# Text segment
━━━━━━

Dim threads(1 To threadnumber) As Any Ptr

hcondrestart = Condcreate()
hmutexrestart = Mutexcreate()
hcondready = Condcreate()
hmutexready = MutexCreate()

        '' just for visualizing the main code status
            Print "Start all threads from main code :"
        
'' starting all threads
    For i As Integer = 1 To threadnumber
        u(i).id = i
        threads(i) = Threadcreate(@mythread, @u(i))
    Next i

'' waiting for all threads waiting for synchronisation
    Mutexlock hmutexready
        Do Until threadcount = threadnumber
            Condwait(hcondready, hmutexready)
        Loop
        threadcount = 0
    Mutexunlock hmutexready

        '' just for visualizing the main code status
            Print "All thread seen waiting 1st time from main code"
            
        '' just for visualizing the main code status
            Print
            Print "Reactivate 1st time all threads from main code :"
        
'' reactivating all threads
    Mutexlock hmutexrestart
        restart1 = 1
        Condbroadcast hcondrestart
    Mutexunlock hmutexrestart

'' waiting for all threads waiting for synchronisation
    Mutexlock hmutexready
        Do Until threadcount = threadnumber
            Condwait(hcondready, hmutexready)

━━━━━━

# Prompt 1
Copy out the rows starting with the line that contains "right knee: (369, 327, 28)" and going on through the line that contains "left knee: (205, 319, 7)", both included.

# Extracted records
━━━━━━

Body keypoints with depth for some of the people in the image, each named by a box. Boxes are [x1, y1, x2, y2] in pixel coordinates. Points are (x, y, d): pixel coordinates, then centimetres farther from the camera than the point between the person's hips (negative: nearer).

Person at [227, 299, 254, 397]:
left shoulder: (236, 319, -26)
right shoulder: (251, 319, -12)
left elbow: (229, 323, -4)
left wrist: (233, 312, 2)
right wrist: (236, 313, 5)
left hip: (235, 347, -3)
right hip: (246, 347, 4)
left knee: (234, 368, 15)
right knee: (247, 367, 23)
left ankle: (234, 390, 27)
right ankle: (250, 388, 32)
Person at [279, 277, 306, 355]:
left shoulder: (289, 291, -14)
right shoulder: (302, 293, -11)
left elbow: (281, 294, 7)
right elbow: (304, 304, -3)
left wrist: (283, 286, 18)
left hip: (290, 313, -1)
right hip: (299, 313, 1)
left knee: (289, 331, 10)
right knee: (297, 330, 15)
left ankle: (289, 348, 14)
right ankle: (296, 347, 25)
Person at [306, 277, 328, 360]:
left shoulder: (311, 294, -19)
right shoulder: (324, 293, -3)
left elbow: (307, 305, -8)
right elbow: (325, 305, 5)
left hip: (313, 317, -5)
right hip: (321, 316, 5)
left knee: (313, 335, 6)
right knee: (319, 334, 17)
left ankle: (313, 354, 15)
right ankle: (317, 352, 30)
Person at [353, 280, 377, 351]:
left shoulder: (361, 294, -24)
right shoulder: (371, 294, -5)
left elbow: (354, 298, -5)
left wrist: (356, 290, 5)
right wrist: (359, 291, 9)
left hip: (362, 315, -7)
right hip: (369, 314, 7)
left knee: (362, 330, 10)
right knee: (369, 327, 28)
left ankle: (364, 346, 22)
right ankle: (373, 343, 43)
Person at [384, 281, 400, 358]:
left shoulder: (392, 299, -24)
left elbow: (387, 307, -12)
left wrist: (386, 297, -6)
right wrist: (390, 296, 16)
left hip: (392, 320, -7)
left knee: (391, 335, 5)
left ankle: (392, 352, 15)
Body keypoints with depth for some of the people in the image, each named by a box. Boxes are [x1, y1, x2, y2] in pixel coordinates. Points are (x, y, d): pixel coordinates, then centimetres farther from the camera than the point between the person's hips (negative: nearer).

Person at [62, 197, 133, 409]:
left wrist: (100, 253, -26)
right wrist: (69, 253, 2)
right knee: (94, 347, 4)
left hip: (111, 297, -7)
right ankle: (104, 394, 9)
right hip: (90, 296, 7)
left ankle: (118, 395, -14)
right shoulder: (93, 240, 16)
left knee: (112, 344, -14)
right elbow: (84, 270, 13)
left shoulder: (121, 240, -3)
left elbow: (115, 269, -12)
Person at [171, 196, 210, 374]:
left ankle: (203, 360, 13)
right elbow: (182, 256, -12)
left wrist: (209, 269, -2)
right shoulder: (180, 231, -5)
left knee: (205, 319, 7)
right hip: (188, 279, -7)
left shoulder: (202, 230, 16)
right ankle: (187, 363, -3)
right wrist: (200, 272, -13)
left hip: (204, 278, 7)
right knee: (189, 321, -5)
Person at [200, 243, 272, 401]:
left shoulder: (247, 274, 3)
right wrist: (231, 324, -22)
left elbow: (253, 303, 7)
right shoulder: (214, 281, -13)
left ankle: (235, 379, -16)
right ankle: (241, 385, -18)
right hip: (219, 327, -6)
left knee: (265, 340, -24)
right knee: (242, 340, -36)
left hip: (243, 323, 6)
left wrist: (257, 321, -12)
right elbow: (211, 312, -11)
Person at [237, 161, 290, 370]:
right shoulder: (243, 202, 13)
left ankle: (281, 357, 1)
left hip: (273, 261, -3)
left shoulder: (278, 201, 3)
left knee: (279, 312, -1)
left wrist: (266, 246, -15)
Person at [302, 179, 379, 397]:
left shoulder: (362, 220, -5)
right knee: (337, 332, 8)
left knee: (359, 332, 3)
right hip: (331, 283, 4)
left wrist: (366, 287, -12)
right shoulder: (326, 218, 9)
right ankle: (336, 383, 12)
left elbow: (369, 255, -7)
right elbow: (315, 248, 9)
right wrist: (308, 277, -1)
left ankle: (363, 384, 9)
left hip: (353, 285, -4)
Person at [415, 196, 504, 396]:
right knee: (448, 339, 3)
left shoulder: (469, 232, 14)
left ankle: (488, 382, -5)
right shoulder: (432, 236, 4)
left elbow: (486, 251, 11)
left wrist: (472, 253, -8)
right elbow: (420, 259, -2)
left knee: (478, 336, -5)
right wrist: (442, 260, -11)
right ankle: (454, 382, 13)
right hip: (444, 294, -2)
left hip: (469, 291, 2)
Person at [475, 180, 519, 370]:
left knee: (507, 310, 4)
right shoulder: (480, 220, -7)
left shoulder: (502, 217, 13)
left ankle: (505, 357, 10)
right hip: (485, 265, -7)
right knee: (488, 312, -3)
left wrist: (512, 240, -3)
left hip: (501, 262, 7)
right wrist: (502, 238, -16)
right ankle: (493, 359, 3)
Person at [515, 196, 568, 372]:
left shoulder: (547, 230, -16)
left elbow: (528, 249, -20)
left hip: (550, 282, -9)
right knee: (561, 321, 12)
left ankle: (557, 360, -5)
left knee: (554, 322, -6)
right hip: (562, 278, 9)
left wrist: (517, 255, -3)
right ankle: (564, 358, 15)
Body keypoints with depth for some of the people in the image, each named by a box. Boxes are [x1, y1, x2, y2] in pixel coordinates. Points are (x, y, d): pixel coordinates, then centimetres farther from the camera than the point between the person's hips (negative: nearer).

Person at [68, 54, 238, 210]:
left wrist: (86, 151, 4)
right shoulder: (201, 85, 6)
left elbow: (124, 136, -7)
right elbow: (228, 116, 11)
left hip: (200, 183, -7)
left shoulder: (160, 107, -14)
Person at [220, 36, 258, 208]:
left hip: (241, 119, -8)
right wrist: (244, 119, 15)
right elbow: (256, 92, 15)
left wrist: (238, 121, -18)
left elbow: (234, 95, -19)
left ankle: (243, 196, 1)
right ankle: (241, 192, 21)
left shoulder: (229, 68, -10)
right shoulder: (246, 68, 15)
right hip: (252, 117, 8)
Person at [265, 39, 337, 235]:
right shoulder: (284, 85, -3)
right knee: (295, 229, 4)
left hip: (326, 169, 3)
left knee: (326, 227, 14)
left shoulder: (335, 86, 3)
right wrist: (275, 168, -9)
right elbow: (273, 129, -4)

━━━━━━

# Prompt 2
In the thread code, what value is threadcount set to after the first wait loop ends?

# Final answer 1
right knee: (369, 327, 28)
left ankle: (364, 346, 22)
right ankle: (373, 343, 43)
Person at [384, 281, 400, 358]:
left shoulder: (392, 299, -24)
left elbow: (387, 307, -12)
left wrist: (386, 297, -6)
right wrist: (390, 296, 16)
left hip: (392, 320, -7)
left knee: (391, 335, 5)
left ankle: (392, 352, 15)
Body keypoints with depth for some of the people in the image, each named by a box. Boxes are [x1, y1, x2, y2] in pixel coordinates. Points are (x, y, d): pixel coordinates, then centimetres farther from the camera than the point between the person's hips (negative: nearer).

Person at [62, 197, 133, 409]:
left wrist: (100, 253, -26)
right wrist: (69, 253, 2)
right knee: (94, 347, 4)
left hip: (111, 297, -7)
right ankle: (104, 394, 9)
right hip: (90, 296, 7)
left ankle: (118, 395, -14)
right shoulder: (93, 240, 16)
left knee: (112, 344, -14)
right elbow: (84, 270, 13)
left shoulder: (121, 240, -3)
left elbow: (115, 269, -12)
Person at [171, 196, 210, 374]:
left ankle: (203, 360, 13)
right elbow: (182, 256, -12)
left wrist: (209, 269, -2)
right shoulder: (180, 231, -5)
left knee: (205, 319, 7)

# Final answer 2
0